I am like that girl. I am 31, and I developed a drinking problem in the past 3 years during a one year marriage, painful separation and divorce.

 

A year after my separation I met a wonderful man. He was not a heavy drinker, which is what drew me to him. I thought that my drinking habits, which I did not consider to be a problem at a bottle of wine a night and over 10 drinks on weekend nights, would go away. I would embarrass myself, drink until I was sick, have severe hangovers, and get very angry if anyone said anything I disagreed with. I was a happy drunk until I crossed a certain line, then I was bad. The horrible drinking nights only happened about once a month, but for a non-drinker that must be terrifying.
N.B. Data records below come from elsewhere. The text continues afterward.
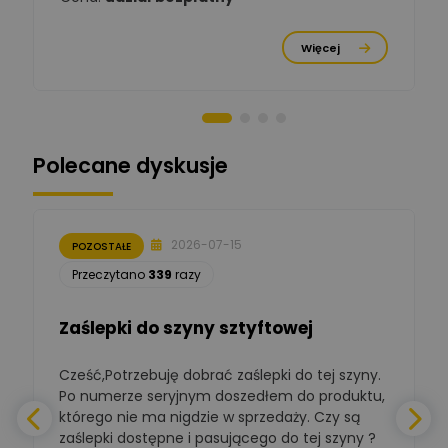
Michał Cichosz
Ekspert Menadżer
Zadaj pytanie
Więcej
Produktu, TIM S.A
Norbert Kiszka
Zadaj pytanie
Ekspert ds. zabezpieczeń
Polecane dyskusje
Moderator
Zbigniew
Zadaj pytanie
Ekspert Początkujący
2026-07-15
POZOSTAŁE
Łukasz Nowak
Przeczytano
339
razy
Ekspert ds. automatyki
Zadaj pytanie
budynkowej
Zaślepki do szyny sztyftowej
Polska Izba
Gospodarcza
Cześć,Potrzebuję dobrać zaślepki do tej szyny.
W
Zadaj pytanie
Elektrotechniki
Po numerze seryjnym doszedłem do produktu,
Ekspert ds. normalizacji
którego nie ma nigdzie w sprzedaży. Czy są
zaślepki dostępne i pasującego do tej szyny ?
a
BOWWE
He never knew when my drinking monster would rear its ugly head.

 

Things in his life got very stressful, having nothing to do with me, and I saw the break down of our relationship as having to do with this. I blamed him for his vacancy in our relationship. It wasn't until he left me abruptly 5 days ago, that I started to question my role in the break down. Really, it wasn't until I spoke to him 2 days after the break up and he mentioned my drinking multiple times that I was able to reflect and see that maybe something was wrong.

 

I decided to quit drinking for one month because I felt that I wasn't going to let another stupid man cause me to depression drink again. It was until 3 days of clarity that I saw that it was my drinking that pushed him away, and not the personal problems he has been trying to cope with.

 

Point being, I would never have seen that I am an alcoholic if I hadn't taken the plunge and started on the road to quitting.

 

She has to stop. She has to admit to herself she has a problem, she has to be told it's her DRINKING that is ruining her life. It is me knowing that my drinking is what drove him away that is making me change. Whether he gives me a second chance or not (though I truly hope he does) I know I need to quit and admit this to myself. I don't want to ruin my future hopes for happiness in a relationship and I need to nip this in the bud now.

 

Only by having something happen that makes her see she has a problem will she ever be able to take the step and move forward. I do not believe this is something you can help her with. The best thing you can do is tell you are leaving because of her drinking. Maybe that will wake her up.

 

I wish you the best. I'm sorry that you are dealing with this, I am starting to see what pain I caused my boyfriend with my drinking problem.